[[ Supplied records open ]]

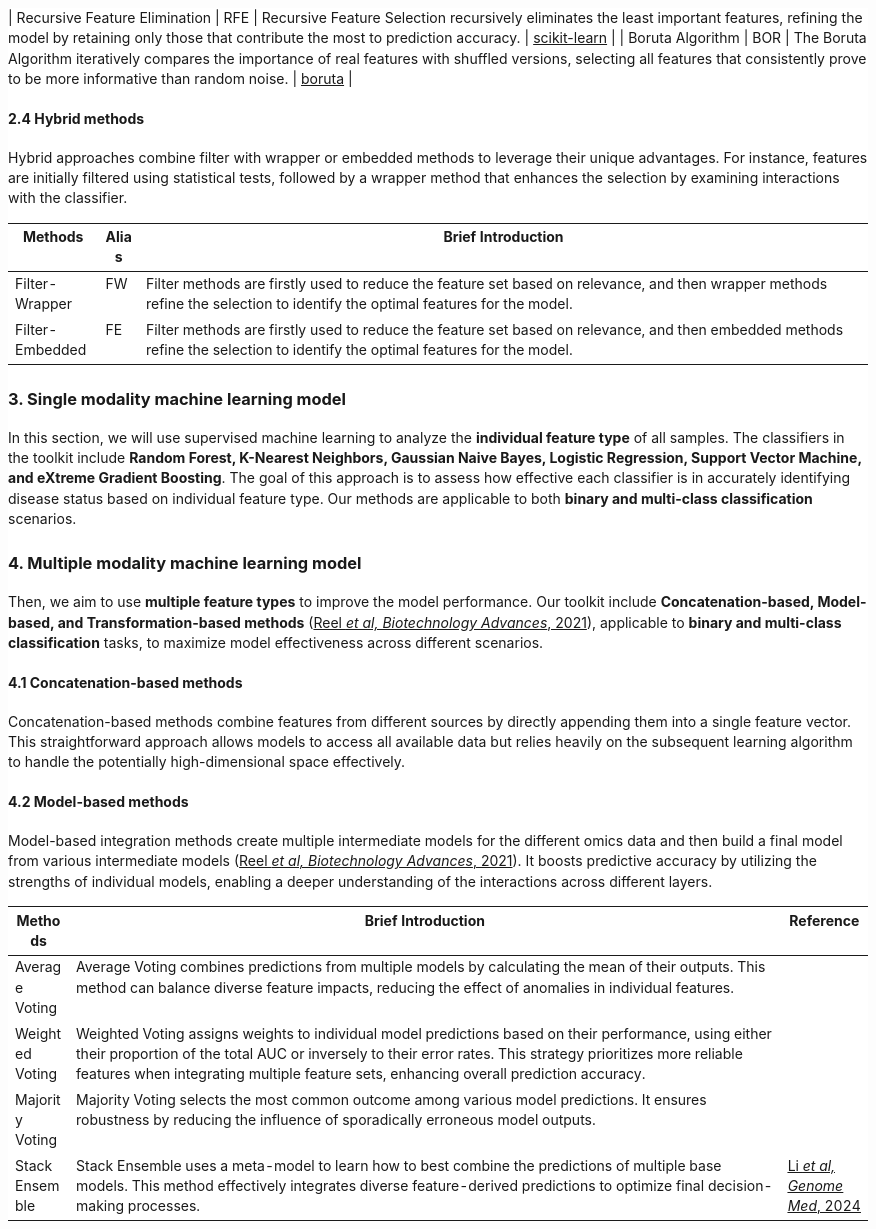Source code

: | Recursive Feature Elimination   | RFE   | Recursive Feature Selection recursively eliminates the least important features, refining the model by retaining only those that contribute the most to prediction accuracy. | [scikit-learn](https://github.com/jundongl/scikit-feature/tree/master) |
| Boruta Algorithm            | BOR   | The Boruta Algorithm iteratively compares the importance of real features with shuffled versions, selecting all features that consistently prove to be more informative than random noise. | [boruta](https://www.jstatsoft.org/article/view/v036i11)     |

#### 2.4 Hybrid methods

Hybrid approaches combine filter with wrapper or embedded methods to leverage their unique advantages. For instance, features are initially filtered using statistical tests, followed by a wrapper method that enhances the selection by examining interactions with the classifier.

| Methods                  | Alias                            | Brief Introduction                                           |
| ------------------------ | -------------------------------- | ------------------------------------------------------------ |
| Filter-Wrapper | FW | Filter methods are firstly used to reduce the feature set based on relevance, and then wrapper methods refine the selection to identify the optimal features for the model. |
| Filter-Embedded | FE | Filter methods are firstly used to reduce the feature set based on relevance, and then embedded methods refine the selection to identify the optimal features for the model. |

### 3. Single modality machine learning model

In this section, we will use supervised machine learning to analyze the **individual feature type** of all samples. The classifiers in the toolkit include **Random Forest, K-Nearest Neighbors, Gaussian Naive Bayes, Logistic Regression, Support Vector Machine, and eXtreme Gradient Boosting**. The goal of this approach is to assess how effective each classifier is in accurately identifying disease status based on individual feature type. Our methods are applicable to both **binary and multi-class classification** scenarios.

### 4. Multiple modality machine learning model

Then, we aim to use **multiple feature types** to improve the model performance. Our toolkit include **Concatenation-based, Model-based, and Transformation-based methods** ([Reel *et al, Biotechnology Advances*, 2021](https://pubmed.ncbi.nlm.nih.gov/33794304/)), applicable to **binary and multi-class classification** tasks, to maximize model effectiveness across different scenarios. 

#### 4.1 Concatenation-based methods

Concatenation-based methods combine features from different sources by directly appending them into a single feature vector. This straightforward approach allows models to access all available data but relies heavily on the subsequent learning algorithm to handle the potentially high-dimensional space effectively.

#### 4.2 Model-based methods

Model-based integration methods create multiple intermediate models for the different omics data and then build a final model from various intermediate models ([Reel *et al, Biotechnology Advances*, 2021](https://pubmed.ncbi.nlm.nih.gov/33794304/)). It boosts predictive accuracy by utilizing the strengths of individual models, enabling a deeper understanding of the interactions across different layers.

| Methods         | Brief Introduction                                           | Reference                                                    |
| --------------- | ------------------------------------------------------------ | ------------------------------------------------------------ |
| Average Voting  | Average Voting combines predictions from multiple models by calculating the mean of their outputs. This method can balance diverse feature impacts, reducing the effect of anomalies in individual features. |                                                              |
| Weighted Voting | Weighted Voting assigns weights to individual model predictions based on their performance, using either their proportion of the total AUC or inversely to their error rates. This strategy prioritizes more reliable features when integrating multiple feature sets, enhancing overall prediction accuracy. |                                                              |
| Majority Voting | Majority Voting selects the most common outcome among various model predictions. It ensures robustness by reducing the influence of sporadically erroneous model outputs. |                                                              |
| Stack Ensemble  | Stack Ensemble uses a meta-model to learn how to best combine the predictions of multiple base models. This method effectively integrates diverse feature-derived predictions to optimize final decision-making processes. | [<ins>Li *et al, Genome Med*, 2024</ins>](https://genomemedicine.biomedcentral.com/articles/10.1186/s13073-023-01280-6) |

[[ Supplied records closed ]]

**What is required:**
Starting at the first line of the records above, set down each line exactly through the one that holds "#### 2.4 Hybrid methods". Omit pictures.

**Answer area:**
Source code

: | Recursive Feature Elimination   | RFE   | Recursive Feature Selection recursively eliminates the least important features, refining the model by retaining only those that contribute the most to prediction accuracy. | [scikit-learn](https://github.com/jundongl/scikit-feature/tree/master) |
| Boruta Algorithm            | BOR   | The Boruta Algorithm iteratively compares the importance of real features with shuffled versions, selecting all features that consistently prove to be more informative than random noise. | [boruta](https://www.jstatsoft.org/article/view/v036i11)     |

#### 2.4 Hybrid methods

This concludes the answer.